From: Keith Elis (hagbard@ix.netcom.com)
Date: Mon Apr 28 2003 - 20:27:22 MDT
I've been watching this company for a couple of months. Their financials
are weak, but ignoring fiduciary arcana, this is a damn cool idea. I had
been batting around some ideas (hopelessly primitive) about brute-force
context-mapping as an approach to langauge translation software, but I
just never knew enough about Bayesian stats to come up with what these
guys have apparently been working on since the early 90s. BTW, in the
interest of full disclosure, I don't own any stock in this company.
Keith
-------------------------------------
Autonomy Corporation plc
(NasdaqNM:AUTN)
From Yahoo:
"Autonomy Corporation plc is a provider of infrastructure software. The
Company's technology powers applications dependent upon unstructured
information, including e-commerce, customer relationship management
(CRM), knowledge management, enterprise information portals, enterprise
resource planning (ERP) and online publishing. . ."

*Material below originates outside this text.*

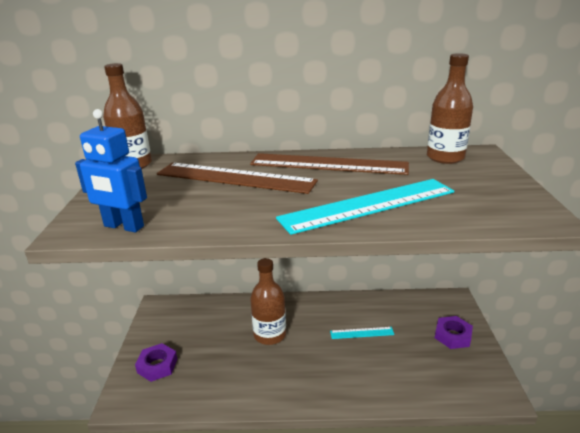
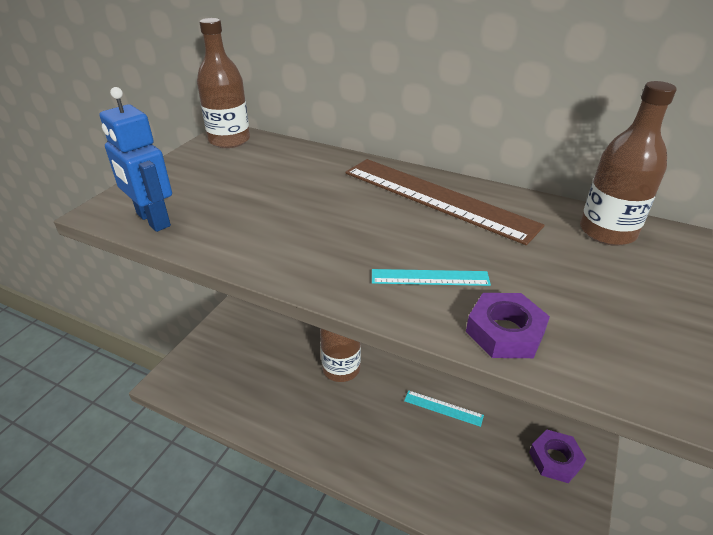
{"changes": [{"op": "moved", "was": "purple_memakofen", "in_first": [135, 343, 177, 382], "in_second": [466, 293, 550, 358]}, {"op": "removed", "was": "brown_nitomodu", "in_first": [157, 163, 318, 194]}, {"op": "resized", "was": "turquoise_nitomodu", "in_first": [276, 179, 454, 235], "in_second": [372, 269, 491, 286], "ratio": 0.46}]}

From the company website: http://www.autonomy.com/
"Autonomy's strength lies in a unique combination of technologies that
employs advanced pattern-matching techniques utilizing Bayesian
Inference and Claude Shannon's principles of information theory. By
automatically forming an understanding of the concepts within the
content of a piece of text or voice or by analysing an image or piece of
video, Autonomy's software is able to perform a limitless combination of
content-to-content, content-to-people or people-to-people interactions
and tasks. . ."
Fun article, nothing deep: http://www.rkdn.org/innovations/bayesian.asp
"The mathematical processes behind Autonomy's methods are complex, but
the promise itself is simple: to enable computers to extract meaning
from text and to use that meaning to better categorize and deliver
useful information. While computers have long been able to identify
strings of keywords, anyone who's used a search engine can testify to
its limits. What makes Autonomy's products different is an underlying
pattern-recognition algorithm, derived from Bayes' formulations, which
empowers computers to act as if they possessed abilities we think of as
subtly and profoundly human: comprehending context, generalizing from
words to an idea, even understanding the unspoken by grasping the root
concepts beneath the play of syntax."